Text ::
● ● ● ● ●

Ein trauriges Fest

Feuilleton | aus FALTER 19/10 vom 12.05.2010

Die Festwochen vergeben wieder einmal die Chance, sich für die Musik starkzumachen

Kommentar: Carsten Fastner

Schlechte Nachrichten aus Italien, das einmal das Land der Musik war. Vergangene Woche hat die Regierung mit einem handstreichartig durchgepeitschten Dekret den ohnehin nur noch 14 staatlich geförderten Konzert- und Opernhäusern des Landes ein vernichtendes Sparprogramm verordnet.

Die Bühnen reagieren mit Streik, der Minister bleibt hart, das Ende der klassischen Musik scheint so nahe wie nie zuvor in der Heimat von Monteverdi, Vivaldi, Puccini, Nono.

● ● ● ● ●

Extrahierte Daten ::
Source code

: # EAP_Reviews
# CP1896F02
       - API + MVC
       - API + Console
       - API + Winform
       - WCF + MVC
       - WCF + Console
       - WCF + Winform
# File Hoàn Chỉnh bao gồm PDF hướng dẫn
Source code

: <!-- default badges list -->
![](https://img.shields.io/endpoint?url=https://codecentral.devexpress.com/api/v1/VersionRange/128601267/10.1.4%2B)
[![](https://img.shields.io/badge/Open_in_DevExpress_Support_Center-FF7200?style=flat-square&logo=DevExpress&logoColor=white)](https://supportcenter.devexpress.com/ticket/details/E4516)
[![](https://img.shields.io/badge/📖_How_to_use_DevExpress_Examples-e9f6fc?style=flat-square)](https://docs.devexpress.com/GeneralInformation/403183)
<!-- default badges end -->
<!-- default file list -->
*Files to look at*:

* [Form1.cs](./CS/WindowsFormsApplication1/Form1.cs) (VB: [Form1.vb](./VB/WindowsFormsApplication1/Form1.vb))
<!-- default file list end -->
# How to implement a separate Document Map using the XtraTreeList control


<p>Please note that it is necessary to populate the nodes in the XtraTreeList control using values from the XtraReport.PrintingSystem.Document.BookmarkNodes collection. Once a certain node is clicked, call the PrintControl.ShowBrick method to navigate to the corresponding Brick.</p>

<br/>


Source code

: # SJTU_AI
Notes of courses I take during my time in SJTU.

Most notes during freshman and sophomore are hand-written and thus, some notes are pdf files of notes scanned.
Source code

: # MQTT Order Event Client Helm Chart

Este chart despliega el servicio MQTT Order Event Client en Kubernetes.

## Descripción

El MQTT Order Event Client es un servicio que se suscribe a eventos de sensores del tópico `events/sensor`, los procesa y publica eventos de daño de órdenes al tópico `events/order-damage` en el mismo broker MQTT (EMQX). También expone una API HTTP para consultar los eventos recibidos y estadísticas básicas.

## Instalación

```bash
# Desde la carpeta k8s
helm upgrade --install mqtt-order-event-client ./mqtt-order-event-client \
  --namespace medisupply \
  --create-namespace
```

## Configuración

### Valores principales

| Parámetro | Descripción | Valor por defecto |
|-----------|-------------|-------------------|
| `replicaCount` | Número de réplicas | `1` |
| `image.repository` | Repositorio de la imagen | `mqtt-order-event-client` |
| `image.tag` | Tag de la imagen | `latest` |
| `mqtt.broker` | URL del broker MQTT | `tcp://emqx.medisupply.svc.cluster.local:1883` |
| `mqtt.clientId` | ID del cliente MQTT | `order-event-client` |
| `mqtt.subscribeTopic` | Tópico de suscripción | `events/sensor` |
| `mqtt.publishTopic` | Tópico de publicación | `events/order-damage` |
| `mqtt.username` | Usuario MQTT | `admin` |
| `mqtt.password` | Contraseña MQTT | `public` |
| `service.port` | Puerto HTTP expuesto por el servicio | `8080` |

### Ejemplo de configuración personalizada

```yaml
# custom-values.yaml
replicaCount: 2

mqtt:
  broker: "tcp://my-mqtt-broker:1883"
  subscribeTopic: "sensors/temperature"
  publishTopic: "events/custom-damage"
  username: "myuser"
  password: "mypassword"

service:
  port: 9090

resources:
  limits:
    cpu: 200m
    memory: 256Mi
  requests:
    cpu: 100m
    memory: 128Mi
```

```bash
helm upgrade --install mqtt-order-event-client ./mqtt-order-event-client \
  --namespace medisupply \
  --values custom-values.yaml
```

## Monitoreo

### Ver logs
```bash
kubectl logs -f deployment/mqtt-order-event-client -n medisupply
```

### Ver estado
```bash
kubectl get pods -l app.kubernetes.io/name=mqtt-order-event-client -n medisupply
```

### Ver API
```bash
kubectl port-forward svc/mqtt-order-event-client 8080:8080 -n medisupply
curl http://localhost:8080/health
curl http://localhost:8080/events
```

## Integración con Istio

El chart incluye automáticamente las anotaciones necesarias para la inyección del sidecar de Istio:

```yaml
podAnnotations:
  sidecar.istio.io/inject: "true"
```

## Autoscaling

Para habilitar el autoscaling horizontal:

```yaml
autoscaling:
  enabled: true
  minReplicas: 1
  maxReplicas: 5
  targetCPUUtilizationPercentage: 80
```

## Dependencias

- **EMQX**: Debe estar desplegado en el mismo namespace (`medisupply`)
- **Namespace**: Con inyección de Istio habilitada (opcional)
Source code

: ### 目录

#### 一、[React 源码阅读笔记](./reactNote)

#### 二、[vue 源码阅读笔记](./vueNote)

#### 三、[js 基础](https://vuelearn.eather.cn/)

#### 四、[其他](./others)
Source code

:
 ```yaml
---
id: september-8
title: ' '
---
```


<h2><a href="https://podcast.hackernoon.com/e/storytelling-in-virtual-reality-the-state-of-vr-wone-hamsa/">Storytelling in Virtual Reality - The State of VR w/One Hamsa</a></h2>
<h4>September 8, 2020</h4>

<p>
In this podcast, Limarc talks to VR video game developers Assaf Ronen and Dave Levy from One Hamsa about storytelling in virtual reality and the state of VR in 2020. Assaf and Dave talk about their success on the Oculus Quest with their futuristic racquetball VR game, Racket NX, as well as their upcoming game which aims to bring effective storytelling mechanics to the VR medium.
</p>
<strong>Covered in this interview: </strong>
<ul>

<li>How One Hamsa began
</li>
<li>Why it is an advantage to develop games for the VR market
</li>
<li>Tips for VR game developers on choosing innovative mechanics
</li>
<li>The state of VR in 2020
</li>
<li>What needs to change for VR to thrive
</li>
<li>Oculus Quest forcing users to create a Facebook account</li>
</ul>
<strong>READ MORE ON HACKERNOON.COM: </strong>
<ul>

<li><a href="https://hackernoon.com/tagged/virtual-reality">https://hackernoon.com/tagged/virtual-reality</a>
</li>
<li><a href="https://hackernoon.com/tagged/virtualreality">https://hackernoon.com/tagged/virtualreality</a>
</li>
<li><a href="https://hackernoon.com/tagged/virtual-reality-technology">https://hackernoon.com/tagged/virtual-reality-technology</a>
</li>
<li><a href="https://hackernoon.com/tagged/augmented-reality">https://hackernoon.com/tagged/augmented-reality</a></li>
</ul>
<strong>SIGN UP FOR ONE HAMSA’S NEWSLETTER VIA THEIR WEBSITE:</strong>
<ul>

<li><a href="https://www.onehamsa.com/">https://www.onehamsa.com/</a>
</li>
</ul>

● ● ● ● ●

Aufgabe ::
Prüfen Sie, ob die folgenden Aussagen mit dem Text übereinstimmen. Antworten Sie jeweils mit Ja oder Nein und zitieren Sie wörtlich die entscheidende Stelle.
(a) Das Sparprogramm trifft 14 staatlich geförderte Konzert- und Opernhäuser.
(b) Nach dem Streik der Bühnen gibt der Minister nach.
(c) Die Regierung hat das Dekret vor einem Monat erlassen.

Lösung ::
(a) Ja: „den ohnehin nur noch 14 staatlich geförderten Konzert- und Opernhäusern des Landes ein vernichtendes Sparprogramm verordnet“
(b) Nein: „der Minister bleibt hart“
(c) Nein: „Vergangene Woche hat die Regierung mit einem handstreichartig durchgepeitschten Dekret“